In general, to furl a sail is to roll it up, such as to furl the mainsail on the boom (or into the boom or mast in some contemporary systems). A furling jib rolls up around the forestay using special hardware in a furling system.
The deep vertical section of a sailboat affixed to the bottom of the hull. The keel helps the boat resist the leeward force of the wind and provides stability against excessive heeling.
贴在船体(hull)底部的，垂直方向的部分。龙骨帮助船只抵御背风力(leeward force of the wind)，并稳定过度倾侧。
The depth of a boat in the water, measured from the waterline to the lowest section of the keel.
In nautical usage, scope refers to the ratio of the length of anchor rode to the vertical drop of the anchor (from the boat’s bow to the water bottom). For example, a scope of 7 to 1 means that with a water depth of 17 feet and the boat’s bow 3 feet above the water (total vertical drop of 20 feet), 140 feet of anchor rode would be let out.
在航海领域，scope指的是锚缆与锚的垂直落差（从船头到水底）的长度之比。例如，a scope of 7意味着当水深为17英尺，船头距水面为3英尺时（总共的垂直落差为20英尺），140英尺的锚缆将被放出。
A nautical term for the anchor line, typically made of chain or nylon line or a combination of both. When anchoring, the rode is let out to a predetermined scope.
Definition: A fitting at the top forward section of a boat’s bow used for raising and securing an anchor in place. Called a bow roller because a block at the front end of the fitting rolls as the anchor line comes in or goes out.
Definition: Lee, or leeward, refers to downwind or the downwind side of the boat or sail. The boats sails, for example, are always on the leeward side of the boat. A lee shore is land that is downwind of the boat (and thus is a danger if the boat is blown or drags anchor).
Definition: The control lines on port and starboard that pull the jib sail in or out.
Definition: A wire or metal rod that runs from the bow of a sailboat to the top (or near the top) of the mast to provide support from the front. The backstay provides support from the opposite direction, and the shrouds provide support from each side.
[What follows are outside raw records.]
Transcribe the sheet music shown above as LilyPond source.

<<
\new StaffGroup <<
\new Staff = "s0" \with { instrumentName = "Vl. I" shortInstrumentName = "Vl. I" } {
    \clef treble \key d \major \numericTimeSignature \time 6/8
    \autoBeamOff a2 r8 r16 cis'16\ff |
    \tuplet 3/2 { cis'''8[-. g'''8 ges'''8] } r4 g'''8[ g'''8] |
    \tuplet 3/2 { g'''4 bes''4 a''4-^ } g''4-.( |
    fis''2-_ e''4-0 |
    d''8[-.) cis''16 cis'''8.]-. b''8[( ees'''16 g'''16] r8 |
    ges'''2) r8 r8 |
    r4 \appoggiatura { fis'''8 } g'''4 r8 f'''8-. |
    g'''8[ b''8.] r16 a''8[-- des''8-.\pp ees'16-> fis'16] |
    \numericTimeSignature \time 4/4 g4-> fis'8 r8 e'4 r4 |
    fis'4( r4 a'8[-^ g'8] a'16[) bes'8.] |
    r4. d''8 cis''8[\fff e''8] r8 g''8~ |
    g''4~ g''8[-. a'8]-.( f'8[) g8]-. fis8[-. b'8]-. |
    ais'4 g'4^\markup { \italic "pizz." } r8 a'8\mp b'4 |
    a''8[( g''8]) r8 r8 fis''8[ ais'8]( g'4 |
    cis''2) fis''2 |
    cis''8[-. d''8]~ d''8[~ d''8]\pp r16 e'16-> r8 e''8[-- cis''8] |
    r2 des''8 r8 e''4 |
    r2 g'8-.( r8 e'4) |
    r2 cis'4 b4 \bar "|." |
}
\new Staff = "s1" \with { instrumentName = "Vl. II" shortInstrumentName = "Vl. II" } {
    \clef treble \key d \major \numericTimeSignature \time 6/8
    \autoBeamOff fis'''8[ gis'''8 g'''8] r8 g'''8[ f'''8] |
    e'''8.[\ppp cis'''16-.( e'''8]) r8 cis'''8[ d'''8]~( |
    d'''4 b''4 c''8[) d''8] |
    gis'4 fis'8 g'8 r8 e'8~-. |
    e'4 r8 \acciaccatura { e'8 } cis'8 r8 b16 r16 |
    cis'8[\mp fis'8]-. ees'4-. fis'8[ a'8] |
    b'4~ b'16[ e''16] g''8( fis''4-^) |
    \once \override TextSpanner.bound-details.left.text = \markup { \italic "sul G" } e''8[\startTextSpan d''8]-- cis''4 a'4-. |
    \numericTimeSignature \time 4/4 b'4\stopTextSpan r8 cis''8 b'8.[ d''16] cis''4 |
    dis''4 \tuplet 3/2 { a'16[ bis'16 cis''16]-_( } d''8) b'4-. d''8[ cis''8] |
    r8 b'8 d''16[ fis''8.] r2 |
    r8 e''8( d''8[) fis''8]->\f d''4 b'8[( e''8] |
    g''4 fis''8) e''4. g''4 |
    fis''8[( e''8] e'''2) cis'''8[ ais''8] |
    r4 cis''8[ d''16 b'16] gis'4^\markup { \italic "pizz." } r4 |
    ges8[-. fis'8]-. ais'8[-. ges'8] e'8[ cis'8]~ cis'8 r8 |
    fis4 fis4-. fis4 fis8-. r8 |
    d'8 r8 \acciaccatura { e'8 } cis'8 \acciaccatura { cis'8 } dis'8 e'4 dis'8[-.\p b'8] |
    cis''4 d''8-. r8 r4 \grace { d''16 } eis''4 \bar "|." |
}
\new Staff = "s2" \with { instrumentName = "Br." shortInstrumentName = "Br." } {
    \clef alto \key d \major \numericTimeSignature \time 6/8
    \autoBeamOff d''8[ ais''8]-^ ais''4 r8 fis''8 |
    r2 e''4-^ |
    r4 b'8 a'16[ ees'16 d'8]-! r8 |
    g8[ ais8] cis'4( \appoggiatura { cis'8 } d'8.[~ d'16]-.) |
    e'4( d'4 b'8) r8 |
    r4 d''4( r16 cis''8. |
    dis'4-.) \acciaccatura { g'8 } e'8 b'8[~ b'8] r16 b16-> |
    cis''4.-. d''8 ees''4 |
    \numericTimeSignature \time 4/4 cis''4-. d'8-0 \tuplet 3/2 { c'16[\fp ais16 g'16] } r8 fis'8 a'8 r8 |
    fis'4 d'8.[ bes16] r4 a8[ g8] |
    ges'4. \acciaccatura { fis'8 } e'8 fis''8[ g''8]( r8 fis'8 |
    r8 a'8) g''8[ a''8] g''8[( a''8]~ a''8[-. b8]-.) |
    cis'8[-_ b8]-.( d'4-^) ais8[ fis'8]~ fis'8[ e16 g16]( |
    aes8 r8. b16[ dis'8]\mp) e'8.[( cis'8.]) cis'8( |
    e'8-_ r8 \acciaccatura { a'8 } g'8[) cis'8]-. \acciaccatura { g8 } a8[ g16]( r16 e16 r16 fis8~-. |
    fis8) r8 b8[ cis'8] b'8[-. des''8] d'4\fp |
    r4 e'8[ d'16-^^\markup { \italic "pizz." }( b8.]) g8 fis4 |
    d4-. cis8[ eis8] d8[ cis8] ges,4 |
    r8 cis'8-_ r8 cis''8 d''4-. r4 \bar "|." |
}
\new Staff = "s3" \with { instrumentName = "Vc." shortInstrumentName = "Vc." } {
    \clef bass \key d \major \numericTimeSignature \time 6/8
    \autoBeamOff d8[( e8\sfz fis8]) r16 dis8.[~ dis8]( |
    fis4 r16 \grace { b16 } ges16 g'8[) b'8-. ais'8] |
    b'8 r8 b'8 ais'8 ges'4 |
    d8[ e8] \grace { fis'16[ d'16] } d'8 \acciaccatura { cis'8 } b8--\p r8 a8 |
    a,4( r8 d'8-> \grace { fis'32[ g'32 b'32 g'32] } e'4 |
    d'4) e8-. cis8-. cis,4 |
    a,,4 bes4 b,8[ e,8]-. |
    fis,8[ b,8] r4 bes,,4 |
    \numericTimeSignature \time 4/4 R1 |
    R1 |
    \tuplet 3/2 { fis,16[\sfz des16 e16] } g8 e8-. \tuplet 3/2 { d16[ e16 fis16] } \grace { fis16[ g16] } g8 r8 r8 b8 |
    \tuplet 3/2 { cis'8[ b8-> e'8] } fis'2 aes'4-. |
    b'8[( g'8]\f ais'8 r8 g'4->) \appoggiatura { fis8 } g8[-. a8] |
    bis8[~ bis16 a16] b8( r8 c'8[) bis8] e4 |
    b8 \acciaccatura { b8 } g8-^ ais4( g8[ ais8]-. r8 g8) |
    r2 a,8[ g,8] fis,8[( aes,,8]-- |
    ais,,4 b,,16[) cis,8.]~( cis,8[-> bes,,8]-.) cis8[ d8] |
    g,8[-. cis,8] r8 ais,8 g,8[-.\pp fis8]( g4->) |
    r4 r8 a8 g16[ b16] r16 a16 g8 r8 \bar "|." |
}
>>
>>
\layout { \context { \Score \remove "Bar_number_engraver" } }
Verb: Luffing refers to a shaking or movement of the leading edge of a sail when it is not in trim. For example, if the sail is let out too far for the wind’s direction, the leading edge may shake or start to blow inward. Tightening up the sheet usually corrects luffing.
Verb: To “luff up” also refers to the act of turning the boat more into the wind, thereby causing the sail to luff. This may be done deliberately, for example, to slow the boat down to prevent crossing the starting line too soon in a sail race.
A usually triangular sail attached to the forestay or headstay of a sailboat.
A line, made of rope or wire with a rope tail, that is used to hoist a sail. The halyard typically rises from the head of the sail to a block at the head of the mast and back down to deck level, from where it is pulled up to raise the sail. Both the mainsail and head sail have separate halyards, as do other sails such as a spinnaker.
A line sewn into the luff and foot of a mainsail, and the luff of a jib sail. The boltrope slides through a groove in the mast, boom, or forestay fitting for hoisting the sail or moving the foot back along the boom.
Any pulley used on a boat. A line passes through the block around the sheave, the central turning wheel, and changes direction. The block shown here redirects a jib sheet from the front of the boat back to the cockpit.
Definition: A device used on all but very small sailboats to provide a mechanical advantage when tightening a line (rope). Winches are typically used to raise the mainsail and to trim in jib sheets. The line is wrapped clockwise around the winch drum and a handle inserted in the top; cranking the handle turns the drum to bring in the line.
Definition: A common knot used in many circumstances on sailboats, such as to tie a loop of line around a piling, stanchion, or any other fixed structure. The bowline is not only strong and secure but is easy to break loose later, even when pulled tight under a load.
A tiller is one way a sailboat's rudder is moved to turn the boat.A long handle, usually made of wood, that attaches to the top of sailboat’s rudder or rudder post to turn the rudder for steering. The boat turns in the direction opposite that in which the tiller is pushed: to turn right (to starboard), push the tiller left (to port). Tillers are more commonly used on smaller sailboats because it can take much force to move the larger rudder of a big boat with a tiller. All sailboats are steered either with a tiller or a wheel.
The term tiller is also used for the steering arm of small outboard engines.
A type of keel on a sailboat that can be raised or lowered from the bottom of the hull. A swing keel is usually long, thin, and heavy. Pivoting on a pin inside the hull, it swings down to provide ballast and resistance against sideways motion of the boat caused by the wind blowing from one side. The advantage of a swing keel is that, with the keel raised, the sailboat can go into shallow water and sits lower on a trailer.
A system used in some trailerable sailboats without a weighted fixed keel. Ballast (weight near the bottom of the boat) is needed to keep the boat upright when the wind pushes the sails over. In a water-ballast boat, a chamber in the bottom of the hull fills with water to provide this ballast. This water can then be emptied when the boat is put on a trailer, to make it lighter for easier trailering.